From the first sight nothing bad there.

Let me double check. After upgrade to 1.13, you see high (almost 100%) CPU load on your MySQL nodes and Temporal executes something like 6k SELECT queries per second. Did I get it right?

Thanks @alex

Actually I see the cpu load issue since v1.12.3 and after upgrading to v1.13.0, it’s still there.

ok. This definitely will help. What was the last version you tried and it didn’t have it?

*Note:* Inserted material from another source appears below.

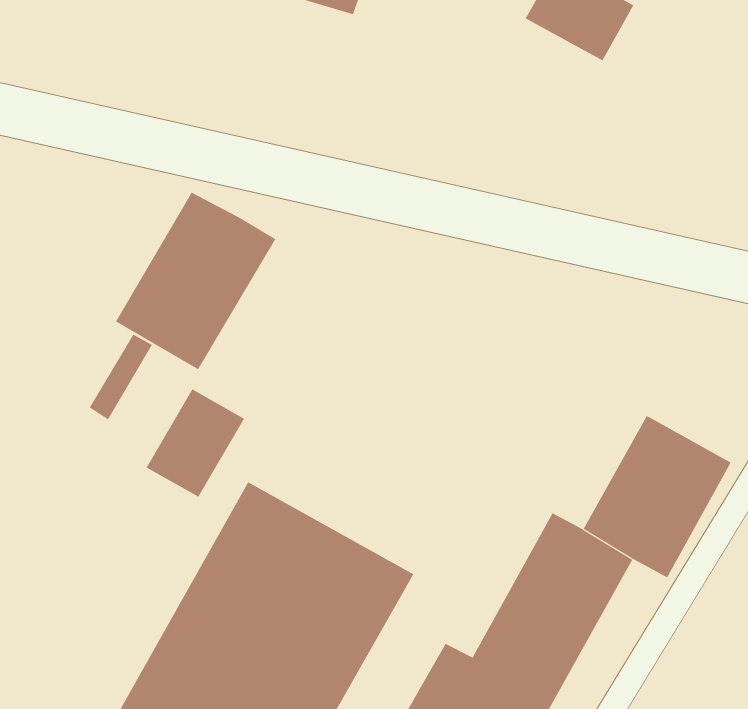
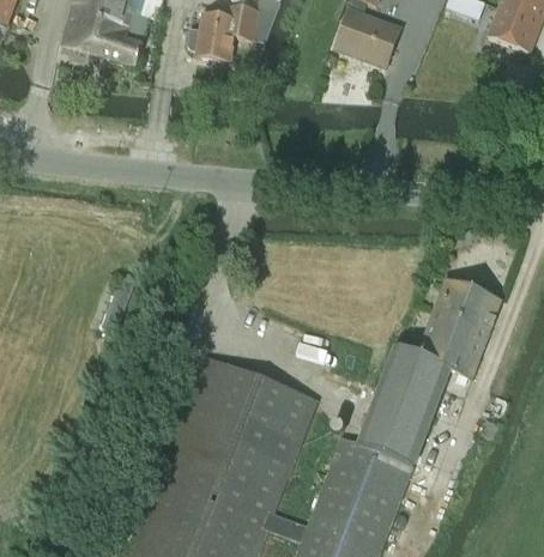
building: [115,192,276,370] -> none
building: [146,389,245,498] -> none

From the 1st time I used Temporal (1.11.x) on AWS RDS, the CPU load issue already happened, it actually consumes the CPU of RDS much, by time, not peak immediately (even using MariaDB 10.3, MySQL 5.7 and MySQL 8.0 on different instance types)
When I compare to the same DB instance type using MySQL 8 on GCP CloudSQL, there is no issue (Temporal 1.12 and 1.13), CPU ~ 10-20% (instance has 1 vCPU)

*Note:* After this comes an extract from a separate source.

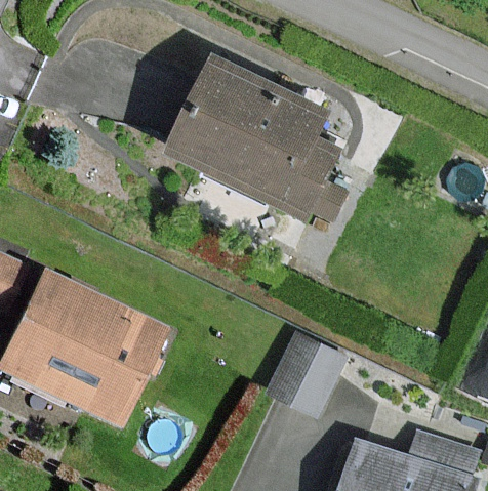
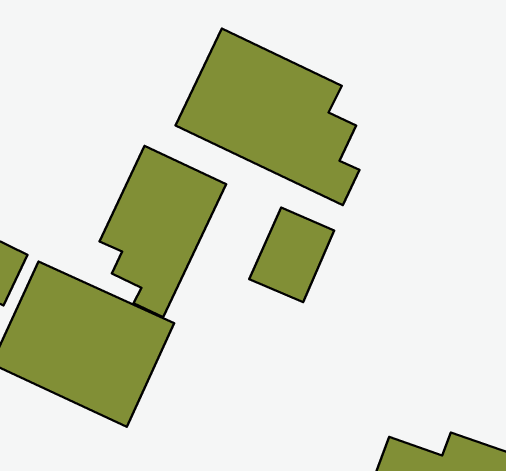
building: none -> [99,146,226,317]
building: [269,330,348,418] -> [249,207,334,302]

How many pods for frontend/history/matching/worker do you have in your setup? How many history shard do you have in your config? (From the goroutine count, it seems like default 4 shard). And from the goroutine dump, it seems you run all 4 service role frontend/history/matching/worker in one process?

Hi @Yimin_Chen

My setup is:

  • 4 services frontend/history/matching/worker are running in one process, I use image temporalio/server:1.13.0 and do not update the SERVICES env
  • There are 3 nodes (EC2 on AWS), each node will run one process as a container (deployed via Nomad)
  • Default shard is used (4)

@Lam_Tran , from the goroutine dump, there is nothing out of ordinary. In fact, there is only one goroutine with call stack in persistence layer and it is idle on purge timer for namespace replication task. There is literally no work happening on the persistence layer when this dump was taken.
Is it possible that our of your 3 temporal node, only one of them is going crazy, but was not the one you captured the dump? Also, is it possible to get some sample queries that was executed by your database? And did you setup metrics, it would be very useful to see which persistence API was called by temproal. Sample query for promethus would be sum by (operation) (rate(persistence_requests[1m])) .

Hi @Yimin_Chen

Let me share 3 goroutines dump output from 3 nodes first. For the database metrics and application metrics from Prometheus, I will share soon, after finishing the setup.

Node 0: node-0 · GitHub
Node 1: node-1 · GitHub
Node 2: node-2 · GitHub

Hi @Yimin_Chen

Here is the metrics grouping by the operation in Prometheus. From this we can see that the count of GetTask operation is very high.

Hi @Yimin_Chen

I have built another AWS RDS instance using Postgresql and deploy 3 instances of Temporal on it (same deployment stack via Nomad, each of container on a node uses image temporalio/server). The result from Prometheus looks different:

@Lam_Tran thank you for the info, we will dig into this shortly and get back to you once we find anything.